The first negative coefficients of symmetric square \(L\)-functions (Q427280)

Denote by \(\lambda_{\text{sym}^2 f}(n)\) the \(n\)th coefficient of the Dirichlet series representation of the symmetric square \(L\)-function \(L(s, \text{sym}^2 f)\) associated to a holomorphic primitive cusp form \(f\) of level \(N\) and weight \(k\). The authors of the present paper look for a bound for the first sign change of the sequence \(\lambda_{\text{sym}^2 f}(n)\).

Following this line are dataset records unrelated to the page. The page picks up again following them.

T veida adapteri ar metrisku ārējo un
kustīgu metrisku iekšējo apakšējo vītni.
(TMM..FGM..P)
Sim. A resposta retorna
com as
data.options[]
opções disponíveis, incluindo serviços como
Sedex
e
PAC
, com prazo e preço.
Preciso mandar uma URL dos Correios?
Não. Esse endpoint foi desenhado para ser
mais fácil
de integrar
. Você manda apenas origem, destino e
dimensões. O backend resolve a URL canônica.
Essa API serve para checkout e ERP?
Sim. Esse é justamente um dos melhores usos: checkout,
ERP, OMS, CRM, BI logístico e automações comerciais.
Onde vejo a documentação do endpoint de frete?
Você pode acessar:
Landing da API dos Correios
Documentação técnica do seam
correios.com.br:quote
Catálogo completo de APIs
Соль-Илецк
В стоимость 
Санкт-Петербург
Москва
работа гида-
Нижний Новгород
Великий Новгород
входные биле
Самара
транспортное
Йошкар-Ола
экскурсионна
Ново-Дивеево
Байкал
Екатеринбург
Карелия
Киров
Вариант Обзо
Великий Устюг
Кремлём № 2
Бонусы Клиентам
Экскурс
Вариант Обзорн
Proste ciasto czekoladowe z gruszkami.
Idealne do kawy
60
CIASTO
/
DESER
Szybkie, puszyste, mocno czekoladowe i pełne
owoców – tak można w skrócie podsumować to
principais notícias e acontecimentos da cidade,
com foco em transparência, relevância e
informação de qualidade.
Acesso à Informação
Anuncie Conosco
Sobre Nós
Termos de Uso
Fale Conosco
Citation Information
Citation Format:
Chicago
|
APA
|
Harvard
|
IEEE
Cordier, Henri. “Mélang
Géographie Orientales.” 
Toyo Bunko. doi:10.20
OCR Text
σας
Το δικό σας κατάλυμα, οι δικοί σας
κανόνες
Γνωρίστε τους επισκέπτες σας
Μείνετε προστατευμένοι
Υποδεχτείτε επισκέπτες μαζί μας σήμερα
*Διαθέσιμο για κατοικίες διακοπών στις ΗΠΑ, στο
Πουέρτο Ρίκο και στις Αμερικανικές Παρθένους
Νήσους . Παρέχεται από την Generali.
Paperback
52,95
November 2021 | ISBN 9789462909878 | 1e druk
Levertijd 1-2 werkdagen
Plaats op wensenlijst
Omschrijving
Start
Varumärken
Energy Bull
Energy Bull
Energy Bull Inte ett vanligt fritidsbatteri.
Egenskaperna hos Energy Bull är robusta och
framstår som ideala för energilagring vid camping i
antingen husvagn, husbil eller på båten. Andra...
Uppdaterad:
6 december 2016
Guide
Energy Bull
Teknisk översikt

More precisely, writing \(n_{\text{sym}^2 f}\) for the smallest positive integer \(n\) such that \((n,N) = 1\) and \(\lambda_{\text{sym}^2} f(n) < 0\), it is shown that \(n_{\text{sym}^2 f} \ll (k^2 N^2)^{40/113}\). The proof uses a set-up similar to what has been used in earlier works on sign changes of \(\text{GL}_2\) modular forms, that is, the authors give upper and lower bounds for the sum \[ \sum _{\substack{ n \leq y^u \\ (n,N)=1 }} \mu(n)^2 \lambda_{\text{sym}^2 f} (n), \] where \(u > 1\) and \(y = n_{\text{sym}^2 f}\). The needed upper bound follows from the convexity bound for the symmetric square \(L\)-function whereas the main ingredients in the proof of the lower bound are studying the size of individual coefficients \(\lambda_{\text{sym}^2 f}(p)\) in different ranges for prime \(p\) and then using a mean-value result for multiplicative functions (proved in the paper). Some new arguments compared to the \(\text{GL}_2\) case are needed in the proof of the lower bound.